▶ _PROVIDED TEXT_:
On Thu, 16 Aug 2001, Andrea Arcangeli wrote:
> On Thu, Aug 16, 2001 at 07:44:04PM +0100, Mark Hemment wrote:
> >   KM_BOUNCE_WRITE may waste virtual address-space, but it saves on
> > expensive shootdowns.
>
> I believe the slowdown is more a sign that kmap is not fast enoguh, not
> that you really need the BOUNCE_WRITE.

  I did knock up a patch where the shooter didn't need to busy-wait.  It
worked, but it assumed an IPI would be delivered as soon as a processor
re-enabled interrupts.
  After posting the patch, I was also made unsure that it would cover all
conditions after seeing a comment in arch/i386/kernel/smp.c;
	/*
	 * This was a BUG() but until someone can quote me the
	 * line from the intel manual that guarantees an IPI to
	 * multiple CPUs is retried _only_ on the erroring CPUs
	 * its staying as a return
	 */

  Can't remember now why I thought this might cause my patch problems
...but I sure it does.
  Any, I've attached my posting to lse and the patch I sent.  I think Andi
Kleen replied saying you had played with using the NMI for shootdowns?

  I do believe that improving the shootdown code won't remove the need for
BOUNCE_WRITE.  Only a local, temporary, mapping is need and the lighter
mapping is, the better.

Mark




[-- Attachment #2: high.patch --]
[-- Type: TEXT/PLAIN, Size: 11478 bytes --]

diff -urN -X dontdiff linux-2.4.5/arch/i386/kernel/i8259.c high-2.4.5/arch/i386/kernel/i8259.c
--- linux-2.4.5/arch/i386/kernel/i8259.c	Fri Feb  9 19:29:44 2001
+++ high-2.4.5/arch/i386/kernel/i8259.c	Tue Jul  3 11:20:38 2001
@@ -80,6 +80,7 @@
 BUILD_SMP_INTERRUPT(reschedule_interrupt,RESCHEDULE_VECTOR)
 BUILD_SMP_INTERRUPT(invalidate_interrupt,INVALIDATE_TLB_VECTOR)
 BUILD_SMP_INTERRUPT(call_function_interrupt,CALL_FUNCTION_VECTOR)
+BUILD_SMP_INTERRUPT(flush_all_interrupt,FLUSH_TLB_VECTOR)
 #endif
 
 /*
@@ -473,6 +474,9 @@
 
 	/* IPI for generic function call */
 	set_intr_gate(CALL_FUNCTION_VECTOR, call_function_interrupt);
+
+	/* IPI for flush all TLB function call */
+	set_intr_gate(FLUSH_TLB_VECTOR, flush_all_interrupt);
 #endif	
 
 #ifdef CONFIG_X86_LOCAL_APIC
diff -urN -X dontdiff linux-2.4.5/arch/i386/kernel/smp.c high-2.4.5/arch/i386/kernel/smp.c
--- linux-2.4.5/arch/i386/kernel/smp.c	Tue Feb 13 22:13:43 2001
+++ high-2.4.5/arch/i386/kernel/smp.c	Tue Jul  3 12:04:08 2001
@@ -394,14 +394,45 @@
 		leave_mm(cpu);
 }
 
-static void flush_tlb_all_ipi(void* info)

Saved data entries
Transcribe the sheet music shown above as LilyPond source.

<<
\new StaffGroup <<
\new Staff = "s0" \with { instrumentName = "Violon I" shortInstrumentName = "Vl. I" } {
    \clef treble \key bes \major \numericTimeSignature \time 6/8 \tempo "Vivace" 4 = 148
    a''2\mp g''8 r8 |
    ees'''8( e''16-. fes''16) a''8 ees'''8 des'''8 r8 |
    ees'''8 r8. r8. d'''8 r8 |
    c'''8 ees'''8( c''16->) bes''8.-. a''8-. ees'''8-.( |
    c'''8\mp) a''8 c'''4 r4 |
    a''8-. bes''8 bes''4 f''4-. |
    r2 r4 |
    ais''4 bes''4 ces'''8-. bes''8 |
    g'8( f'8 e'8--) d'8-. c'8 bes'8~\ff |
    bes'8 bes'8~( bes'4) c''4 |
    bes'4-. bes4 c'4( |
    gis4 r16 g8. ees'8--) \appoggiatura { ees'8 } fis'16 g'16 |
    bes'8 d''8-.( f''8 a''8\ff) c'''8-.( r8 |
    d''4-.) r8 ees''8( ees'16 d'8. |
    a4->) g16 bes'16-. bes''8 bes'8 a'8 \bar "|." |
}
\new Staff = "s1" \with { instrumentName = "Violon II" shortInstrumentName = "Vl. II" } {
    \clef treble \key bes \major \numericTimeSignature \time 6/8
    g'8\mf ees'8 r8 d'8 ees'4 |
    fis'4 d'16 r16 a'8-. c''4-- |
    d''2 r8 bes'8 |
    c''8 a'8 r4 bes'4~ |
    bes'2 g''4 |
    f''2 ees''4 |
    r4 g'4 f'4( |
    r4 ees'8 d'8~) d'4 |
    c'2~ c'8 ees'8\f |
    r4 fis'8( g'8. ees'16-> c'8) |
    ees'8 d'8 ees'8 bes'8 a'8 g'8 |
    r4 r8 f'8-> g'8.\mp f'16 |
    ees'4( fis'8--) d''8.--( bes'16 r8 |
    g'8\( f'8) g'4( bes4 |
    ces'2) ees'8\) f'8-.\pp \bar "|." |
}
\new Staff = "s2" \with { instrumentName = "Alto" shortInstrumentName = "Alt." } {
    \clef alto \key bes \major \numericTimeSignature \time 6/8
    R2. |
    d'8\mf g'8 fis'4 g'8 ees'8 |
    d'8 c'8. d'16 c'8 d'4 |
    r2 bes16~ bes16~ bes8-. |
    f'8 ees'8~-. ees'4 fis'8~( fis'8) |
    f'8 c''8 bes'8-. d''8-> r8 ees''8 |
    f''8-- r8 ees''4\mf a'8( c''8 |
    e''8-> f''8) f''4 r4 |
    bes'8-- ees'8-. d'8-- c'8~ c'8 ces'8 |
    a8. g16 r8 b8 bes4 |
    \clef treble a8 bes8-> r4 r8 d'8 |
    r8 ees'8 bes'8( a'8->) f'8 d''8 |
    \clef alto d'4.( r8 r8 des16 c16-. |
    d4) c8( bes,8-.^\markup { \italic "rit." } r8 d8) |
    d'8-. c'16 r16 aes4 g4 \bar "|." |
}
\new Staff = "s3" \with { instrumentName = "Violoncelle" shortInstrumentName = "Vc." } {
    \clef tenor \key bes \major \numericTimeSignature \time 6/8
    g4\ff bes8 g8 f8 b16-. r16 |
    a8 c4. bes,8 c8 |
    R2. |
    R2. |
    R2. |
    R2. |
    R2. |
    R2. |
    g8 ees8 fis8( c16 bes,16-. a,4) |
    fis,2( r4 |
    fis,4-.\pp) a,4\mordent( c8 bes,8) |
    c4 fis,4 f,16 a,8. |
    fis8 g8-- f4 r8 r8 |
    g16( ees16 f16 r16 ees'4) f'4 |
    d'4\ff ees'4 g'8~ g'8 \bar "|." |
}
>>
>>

▶ _TASKS_:
**A)** Duplicate the kernel mailing-list post, taking everything from "Can't remember now" down to "is, the better.".
**B)** In the kernel mailing-list post, list each interrupt name given as the first argument to BUILD_SMP_INTERRUPT.

▶ _WORKED SOLUTIONS_:
**A)**
Can't remember now why I thought this might cause my patch problems
...but I sure it does.
  Any, I've attached my posting to lse and the patch I sent.  I think Andi
Kleen replied saying you had played with using the NMI for shootdowns?

  I do believe that improving the shootdown code won't remove the need for
BOUNCE_WRITE.  Only a local, temporary, mapping is need and the lighter
mapping is, the better.

**B)**
reschedule_interrupt
invalidate_interrupt
call_function_interrupt
flush_all_interrupt